● **Exercise instructions**:
Copy every item below line for line, with no changes.

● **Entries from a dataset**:
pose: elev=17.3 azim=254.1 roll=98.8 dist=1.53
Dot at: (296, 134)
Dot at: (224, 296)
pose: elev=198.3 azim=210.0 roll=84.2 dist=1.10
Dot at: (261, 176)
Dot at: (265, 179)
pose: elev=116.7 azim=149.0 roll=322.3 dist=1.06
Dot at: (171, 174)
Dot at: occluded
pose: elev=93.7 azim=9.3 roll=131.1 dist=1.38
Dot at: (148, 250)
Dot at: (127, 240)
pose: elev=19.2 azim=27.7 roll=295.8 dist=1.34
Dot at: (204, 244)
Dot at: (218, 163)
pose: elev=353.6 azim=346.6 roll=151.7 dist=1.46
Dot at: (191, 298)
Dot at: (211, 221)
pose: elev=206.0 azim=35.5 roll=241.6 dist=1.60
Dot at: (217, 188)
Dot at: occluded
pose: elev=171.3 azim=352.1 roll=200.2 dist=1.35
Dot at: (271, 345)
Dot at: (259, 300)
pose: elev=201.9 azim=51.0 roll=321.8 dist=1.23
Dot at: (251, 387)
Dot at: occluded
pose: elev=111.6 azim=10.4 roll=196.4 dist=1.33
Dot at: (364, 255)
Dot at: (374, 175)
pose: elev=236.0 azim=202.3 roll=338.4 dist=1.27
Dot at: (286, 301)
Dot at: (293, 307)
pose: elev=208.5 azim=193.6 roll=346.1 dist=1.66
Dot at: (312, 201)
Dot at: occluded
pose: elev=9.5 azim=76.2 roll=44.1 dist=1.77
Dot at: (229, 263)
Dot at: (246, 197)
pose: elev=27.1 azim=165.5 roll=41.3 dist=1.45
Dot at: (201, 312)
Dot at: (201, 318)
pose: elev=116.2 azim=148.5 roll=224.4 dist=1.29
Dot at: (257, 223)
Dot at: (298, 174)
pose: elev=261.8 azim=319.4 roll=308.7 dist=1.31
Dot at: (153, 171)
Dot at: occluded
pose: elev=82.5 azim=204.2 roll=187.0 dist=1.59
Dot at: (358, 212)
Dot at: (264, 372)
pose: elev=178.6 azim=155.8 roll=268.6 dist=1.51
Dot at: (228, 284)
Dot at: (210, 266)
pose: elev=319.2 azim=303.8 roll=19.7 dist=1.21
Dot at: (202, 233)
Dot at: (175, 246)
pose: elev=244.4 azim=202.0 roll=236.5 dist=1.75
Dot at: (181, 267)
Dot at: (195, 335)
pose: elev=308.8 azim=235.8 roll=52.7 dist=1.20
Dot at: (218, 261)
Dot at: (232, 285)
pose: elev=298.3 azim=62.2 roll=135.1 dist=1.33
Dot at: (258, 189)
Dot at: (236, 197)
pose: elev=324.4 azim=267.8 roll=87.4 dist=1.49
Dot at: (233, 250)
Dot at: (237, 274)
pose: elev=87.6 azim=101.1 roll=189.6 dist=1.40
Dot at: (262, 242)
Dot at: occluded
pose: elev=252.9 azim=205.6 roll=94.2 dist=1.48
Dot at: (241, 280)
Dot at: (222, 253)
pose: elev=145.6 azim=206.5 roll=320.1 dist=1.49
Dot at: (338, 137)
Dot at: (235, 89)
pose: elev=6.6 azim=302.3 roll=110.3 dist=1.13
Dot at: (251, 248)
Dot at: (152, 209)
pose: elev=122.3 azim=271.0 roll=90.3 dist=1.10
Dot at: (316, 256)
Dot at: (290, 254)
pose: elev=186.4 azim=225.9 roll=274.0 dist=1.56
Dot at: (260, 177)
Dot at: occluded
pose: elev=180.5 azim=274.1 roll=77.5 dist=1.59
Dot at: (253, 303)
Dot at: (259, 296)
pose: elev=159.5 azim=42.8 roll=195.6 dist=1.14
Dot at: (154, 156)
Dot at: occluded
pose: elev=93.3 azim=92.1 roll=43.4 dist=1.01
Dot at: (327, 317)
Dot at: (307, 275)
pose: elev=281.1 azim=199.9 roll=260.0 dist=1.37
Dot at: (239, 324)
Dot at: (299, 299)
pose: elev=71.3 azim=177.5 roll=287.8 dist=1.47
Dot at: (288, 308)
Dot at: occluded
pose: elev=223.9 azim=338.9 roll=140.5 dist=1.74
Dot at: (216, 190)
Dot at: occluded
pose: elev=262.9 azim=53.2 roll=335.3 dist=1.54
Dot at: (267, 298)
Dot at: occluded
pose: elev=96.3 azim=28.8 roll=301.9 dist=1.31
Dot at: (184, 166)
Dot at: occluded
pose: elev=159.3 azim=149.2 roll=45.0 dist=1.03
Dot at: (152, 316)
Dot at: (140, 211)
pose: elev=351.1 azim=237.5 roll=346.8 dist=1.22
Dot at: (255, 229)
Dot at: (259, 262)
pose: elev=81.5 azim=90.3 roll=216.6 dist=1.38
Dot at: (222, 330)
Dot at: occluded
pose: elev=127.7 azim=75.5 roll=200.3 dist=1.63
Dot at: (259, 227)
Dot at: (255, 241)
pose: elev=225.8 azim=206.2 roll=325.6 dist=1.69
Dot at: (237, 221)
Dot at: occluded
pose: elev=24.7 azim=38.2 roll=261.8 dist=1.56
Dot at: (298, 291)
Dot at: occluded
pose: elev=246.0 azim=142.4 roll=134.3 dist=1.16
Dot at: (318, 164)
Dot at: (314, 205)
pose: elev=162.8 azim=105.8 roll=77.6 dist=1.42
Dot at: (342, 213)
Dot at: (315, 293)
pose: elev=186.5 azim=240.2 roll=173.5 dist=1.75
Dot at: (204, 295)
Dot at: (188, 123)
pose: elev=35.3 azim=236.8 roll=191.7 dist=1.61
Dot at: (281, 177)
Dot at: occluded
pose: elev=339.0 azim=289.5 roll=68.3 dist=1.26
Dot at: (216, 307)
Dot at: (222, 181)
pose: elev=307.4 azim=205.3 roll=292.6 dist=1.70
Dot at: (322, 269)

● **Full output**:
pose: elev=17.3 azim=254.1 roll=98.8 dist=1.53
Dot at: (296, 134)
Dot at: (224, 296)
pose: elev=198.3 azim=210.0 roll=84.2 dist=1.10
Dot at: (261, 176)
Dot at: (265, 179)
pose: elev=116.7 azim=149.0 roll=322.3 dist=1.06
Dot at: (171, 174)
Dot at: occluded
pose: elev=93.7 azim=9.3 roll=131.1 dist=1.38
Dot at: (148, 250)
Dot at: (127, 240)
pose: elev=19.2 azim=27.7 roll=295.8 dist=1.34
Dot at: (204, 244)
Dot at: (218, 163)
pose: elev=353.6 azim=346.6 roll=151.7 dist=1.46
Dot at: (191, 298)
Dot at: (211, 221)
pose: elev=206.0 azim=35.5 roll=241.6 dist=1.60
Dot at: (217, 188)
Dot at: occluded
pose: elev=171.3 azim=352.1 roll=200.2 dist=1.35
Dot at: (271, 345)
Dot at: (259, 300)
pose: elev=201.9 azim=51.0 roll=321.8 dist=1.23
Dot at: (251, 387)
Dot at: occluded
pose: elev=111.6 azim=10.4 roll=196.4 dist=1.33
Dot at: (364, 255)
Dot at: (374, 175)
pose: elev=236.0 azim=202.3 roll=338.4 dist=1.27
Dot at: (286, 301)
Dot at: (293, 307)
pose: elev=208.5 azim=193.6 roll=346.1 dist=1.66
Dot at: (312, 201)
Dot at: occluded
pose: elev=9.5 azim=76.2 roll=44.1 dist=1.77
Dot at: (229, 263)
Dot at: (246, 197)
pose: elev=27.1 azim=165.5 roll=41.3 dist=1.45
Dot at: (201, 312)
Dot at: (201, 318)
pose: elev=116.2 azim=148.5 roll=224.4 dist=1.29
Dot at: (257, 223)
Dot at: (298, 174)
pose: elev=261.8 azim=319.4 roll=308.7 dist=1.31
Dot at: (153, 171)
Dot at: occluded
pose: elev=82.5 azim=204.2 roll=187.0 dist=1.59
Dot at: (358, 212)
Dot at: (264, 372)
pose: elev=178.6 azim=155.8 roll=268.6 dist=1.51
Dot at: (228, 284)
Dot at: (210, 266)
pose: elev=319.2 azim=303.8 roll=19.7 dist=1.21
Dot at: (202, 233)
Dot at: (175, 246)
pose: elev=244.4 azim=202.0 roll=236.5 dist=1.75
Dot at: (181, 267)
Dot at: (195, 335)
pose: elev=308.8 azim=235.8 roll=52.7 dist=1.20
Dot at: (218, 261)
Dot at: (232, 285)
pose: elev=298.3 azim=62.2 roll=135.1 dist=1.33
Dot at: (258, 189)
Dot at: (236, 197)
pose: elev=324.4 azim=267.8 roll=87.4 dist=1.49
Dot at: (233, 250)
Dot at: (237, 274)
pose: elev=87.6 azim=101.1 roll=189.6 dist=1.40
Dot at: (262, 242)
Dot at: occluded
pose: elev=252.9 azim=205.6 roll=94.2 dist=1.48
Dot at: (241, 280)
Dot at: (222, 253)
pose: elev=145.6 azim=206.5 roll=320.1 dist=1.49
Dot at: (338, 137)
Dot at: (235, 89)
pose: elev=6.6 azim=302.3 roll=110.3 dist=1.13
Dot at: (251, 248)
Dot at: (152, 209)
pose: elev=122.3 azim=271.0 roll=90.3 dist=1.10
Dot at: (316, 256)
Dot at: (290, 254)
pose: elev=186.4 azim=225.9 roll=274.0 dist=1.56
Dot at: (260, 177)
Dot at: occluded
pose: elev=180.5 azim=274.1 roll=77.5 dist=1.59
Dot at: (253, 303)
Dot at: (259, 296)
pose: elev=159.5 azim=42.8 roll=195.6 dist=1.14
Dot at: (154, 156)
Dot at: occluded
pose: elev=93.3 azim=92.1 roll=43.4 dist=1.01
Dot at: (327, 317)
Dot at: (307, 275)
pose: elev=281.1 azim=199.9 roll=260.0 dist=1.37
Dot at: (239, 324)
Dot at: (299, 299)
pose: elev=71.3 azim=177.5 roll=287.8 dist=1.47
Dot at: (288, 308)
Dot at: occluded
pose: elev=223.9 azim=338.9 roll=140.5 dist=1.74
Dot at: (216, 190)
Dot at: occluded
pose: elev=262.9 azim=53.2 roll=335.3 dist=1.54
Dot at: (267, 298)
Dot at: occluded
pose: elev=96.3 azim=28.8 roll=301.9 dist=1.31
Dot at: (184, 166)
Dot at: occluded
pose: elev=159.3 azim=149.2 roll=45.0 dist=1.03
Dot at: (152, 316)
Dot at: (140, 211)
pose: elev=351.1 azim=237.5 roll=346.8 dist=1.22
Dot at: (255, 229)
Dot at: (259, 262)
pose: elev=81.5 azim=90.3 roll=216.6 dist=1.38
Dot at: (222, 330)
Dot at: occluded
pose: elev=127.7 azim=75.5 roll=200.3 dist=1.63
Dot at: (259, 227)
Dot at: (255, 241)
pose: elev=225.8 azim=206.2 roll=325.6 dist=1.69
Dot at: (237, 221)
Dot at: occluded
pose: elev=24.7 azim=38.2 roll=261.8 dist=1.56
Dot at: (298, 291)
Dot at: occluded
pose: elev=246.0 azim=142.4 roll=134.3 dist=1.16
Dot at: (318, 164)
Dot at: (314, 205)
pose: elev=162.8 azim=105.8 roll=77.6 dist=1.42
Dot at: (342, 213)
Dot at: (315, 293)
pose: elev=186.5 azim=240.2 roll=173.5 dist=1.75
Dot at: (204, 295)
Dot at: (188, 123)
pose: elev=35.3 azim=236.8 roll=191.7 dist=1.61
Dot at: (281, 177)
Dot at: occluded
pose: elev=339.0 azim=289.5 roll=68.3 dist=1.26
Dot at: (216, 307)
Dot at: (222, 181)
pose: elev=307.4 azim=205.3 roll=292.6 dist=1.70
Dot at: (322, 269)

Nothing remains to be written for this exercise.